On se souvient, et LLC s'en était fait l'écho, que cette QPC du 8 juillet avait suscité les inquiétudes des juges des enfants. Ils redoutaient en fait la disparition pure et simple de la justice des mineurs, ces derniers étant finalement punis avec la même sévérité que les adultes.
Le Conseil s'est manifestement efforcé d'apaiser ces craintes. Il rappelle que la loi doit être appréciée par rapport au principe fondamental reconnu par les lois de la République qu'il avait déjà affirmé dans sa décision sur la loi Perben I du 29 août 2002. Ce principe implique "l'atténuation de la responsabilité pénale des mineurs et la recherche de leur relèvement éducatif et moral". En d'autres termes, ce PFLR impose une double contrainte, d'une part garantir la spécificité de la justice des mineurs, d'autre part assurer sa finalité éducative.

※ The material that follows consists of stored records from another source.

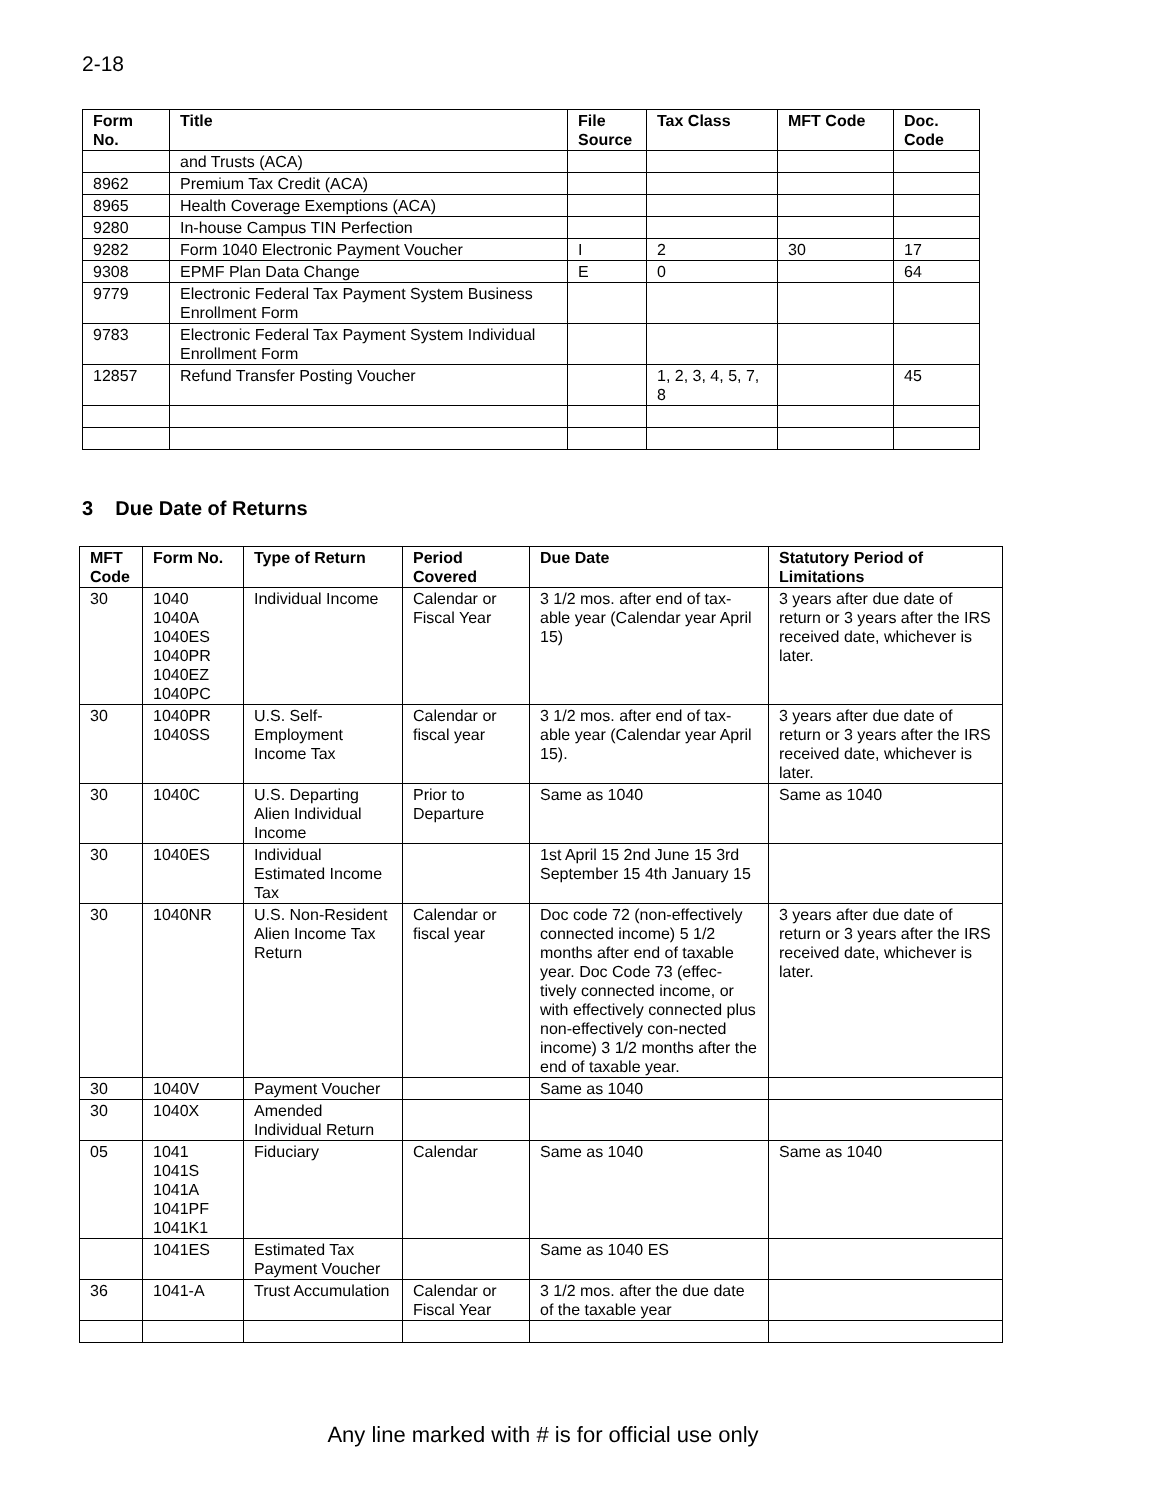2-18
| Form No. | Title | File Source | Tax Class | MFT Code | Doc. Code |
| --- | --- | --- | --- | --- | --- |
| | and Trusts (ACA) | | | | |
| 8962 | Premium Tax Credit (ACA) | | | | |
| 8965 | Health Coverage Exemptions (ACA) | | | | |
| 9280 | In-house Campus TIN Perfection | | | | |
| 9282 | Form 1040 Electronic Payment Voucher | I | 2 | 30 | 17 |
| 9308 | EPMF Plan Data Change | E | 0 | | 64 |
| 9779 | Electronic Federal Tax Payment System Business Enrollment Form | | | | |
| 9783 | Electronic Federal Tax Payment System Individual Enrollment Form | | | | |
| 12857 | Refund Transfer Posting Voucher | | 1, 2, 3, 4, 5, 7, 8 | | 45 |
3 Due Date of Returns
| MFT Code | Form No. | Type of Return | Period Covered | Due Date | Statutory Period of Limitations |
| --- | --- | --- | --- | --- | --- |
| 30 | 1040 1040A 1040ES 1040PR 1040EZ 1040PC | Individual Income | Calendar or Fiscal Year | 3 1/2 mos. after end of tax-able year (Calendar year April 15) | 3 years after due date of return or 3 years after the IRS received date, whichever is later. |
| 30 | 1040PR 1040SS | U.S. Self-Employment Income Tax | Calendar or fiscal year | 3 1/2 mos. after end of tax-able year (Calendar year April 15). | 3 years after due date of return or 3 years after the IRS received date, whichever is later. |
| 30 | 1040C | U.S. Departing Alien Individual Income | Prior to Departure | Same as 1040 | Same as 1040 |
| 30 | 1040ES | Individual Estimated Income Tax | | 1st April 15 2nd June 15 3rd September 15 4th January 15 | |
| 30 | 1040NR | U.S. Non-Resident Alien Income Tax Return | Calendar or fiscal year | Doc code 72 (non-effectively connected income) 5 1/2 months after end of taxable year. Doc Code 73 (effec-tively connected income, or with effectively connected plus non-effectively con-nected income) 3 1/2 months after the end of taxable year. | 3 years after due date of return or 3 years after the IRS received date, whichever is later. |
| 30 | 1040V | Payment Voucher | | Same as 1040 | |
| 30 | 1040X | Amended Individual Return | | | |
| 05 | 1041 1041S 1041A 1041PF 1041K1 | Fiduciary | Calendar | Same as 1040 | Same as 1040 |
| | 1041ES | Estimated Tax Payment Voucher | | Same as 1040 ES | |
| 36 | 1041-A | Trust Accumulation | Calendar or Fiscal Year | 3 1/2 mos. after the due date of the taxable year | |
Any line marked with # is for official use only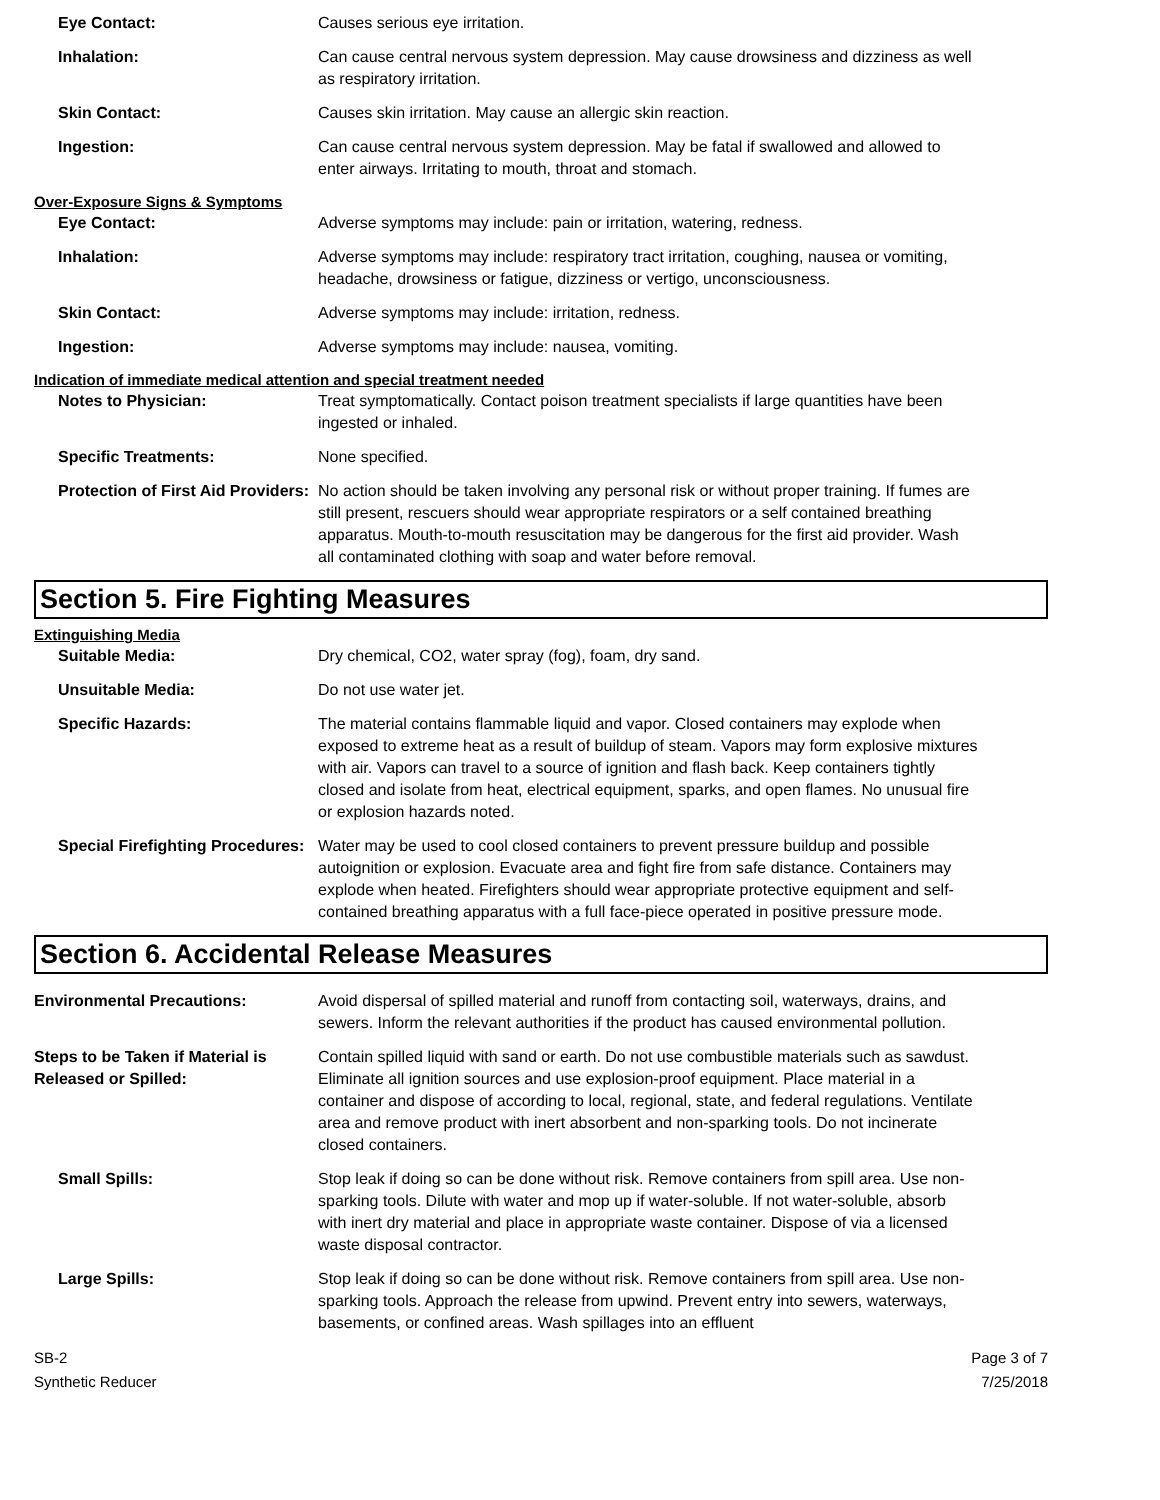Eye Contact: Causes serious eye irritation.
Inhalation: Can cause central nervous system depression. May cause drowsiness and dizziness as well as respiratory irritation.
Skin Contact: Causes skin irritation. May cause an allergic skin reaction.
Ingestion: Can cause central nervous system depression. May be fatal if swallowed and allowed to enter airways. Irritating to mouth, throat and stomach.
Over-Exposure Signs & Symptoms
Eye Contact: Adverse symptoms may include: pain or irritation, watering, redness.
Inhalation: Adverse symptoms may include: respiratory tract irritation, coughing, nausea or vomiting, headache, drowsiness or fatigue, dizziness or vertigo, unconsciousness.
Skin Contact: Adverse symptoms may include: irritation, redness.
Ingestion: Adverse symptoms may include: nausea, vomiting.
Indication of immediate medical attention and special treatment needed
Notes to Physician: Treat symptomatically. Contact poison treatment specialists if large quantities have been ingested or inhaled.
Specific Treatments: None specified.
Protection of First Aid Providers:
No action should be taken involving any personal risk or without proper training. If fumes are still present, rescuers should wear appropriate respirators or a self contained breathing apparatus. Mouth-to-mouth resuscitation may be dangerous for the first aid provider. Wash all contaminated clothing with soap and water before removal.
Section 5. Fire Fighting Measures
Extinguishing Media
Suitable Media: Dry chemical, CO2, water spray (fog), foam, dry sand.
Unsuitable Media: Do not use water jet.
Specific Hazards: The material contains flammable liquid and vapor. Closed containers may explode when exposed to extreme heat as a result of buildup of steam. Vapors may form explosive mixtures with air. Vapors can travel to a source of ignition and flash back. Keep containers tightly closed and isolate from heat, electrical equipment, sparks, and open flames. No unusual fire or explosion hazards noted.
Special Firefighting Procedures:
Water may be used to cool closed containers to prevent pressure buildup and possible autoignition or explosion. Evacuate area and fight fire from safe distance. Containers may explode when heated. Firefighters should wear appropriate protective equipment and self-contained breathing apparatus with a full face-piece operated in positive pressure mode.
Section 6. Accidental Release Measures
Environmental Precautions: Avoid dispersal of spilled material and runoff from contacting soil, waterways, drains, and sewers. Inform the relevant authorities if the product has caused environmental pollution.
Steps to be Taken if Material is Released or Spilled:
Contain spilled liquid with sand or earth. Do not use combustible materials such as sawdust. Eliminate all ignition sources and use explosion-proof equipment. Place material in a container and dispose of according to local, regional, state, and federal regulations. Ventilate area and remove product with inert absorbent and non-sparking tools. Do not incinerate closed containers.
Small Spills: Stop leak if doing so can be done without risk. Remove containers from spill area. Use non-sparking tools. Dilute with water and mop up if water-soluble. If not water-soluble, absorb with inert dry material and place in appropriate waste container. Dispose of via a licensed waste disposal contractor.
Large Spills: Stop leak if doing so can be done without risk. Remove containers from spill area. Use non-sparking tools. Approach the release from upwind. Prevent entry into sewers, waterways, basements, or confined areas. Wash spillages into an effluent
SB-2
Synthetic Reducer
Page 3 of 7
7/25/2018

C'est ainsi que le Conseil finit par déclarer inconstitutionnelles des dispositions qu'il juge trop sévères par rapport à ce principe. La possibilité d'assigner à résidence un mineur de 16 ans avec surveillance électronique est ainsi considéré comme "d'une rigueur d'autant moins nécessaire" que la même loi assouplit les conditions permettant de placer un mineur sous contrôle judiciaire".
En définitive, une décision plus subtile que la manière dont elle a été présentée par les premiers commentateurs. Son importance ne réside sans doute pas dans l'importance des dispositions annulées, mais bien davantage dans l'étendue et l'intensité du contrôle exercé par le Conseil..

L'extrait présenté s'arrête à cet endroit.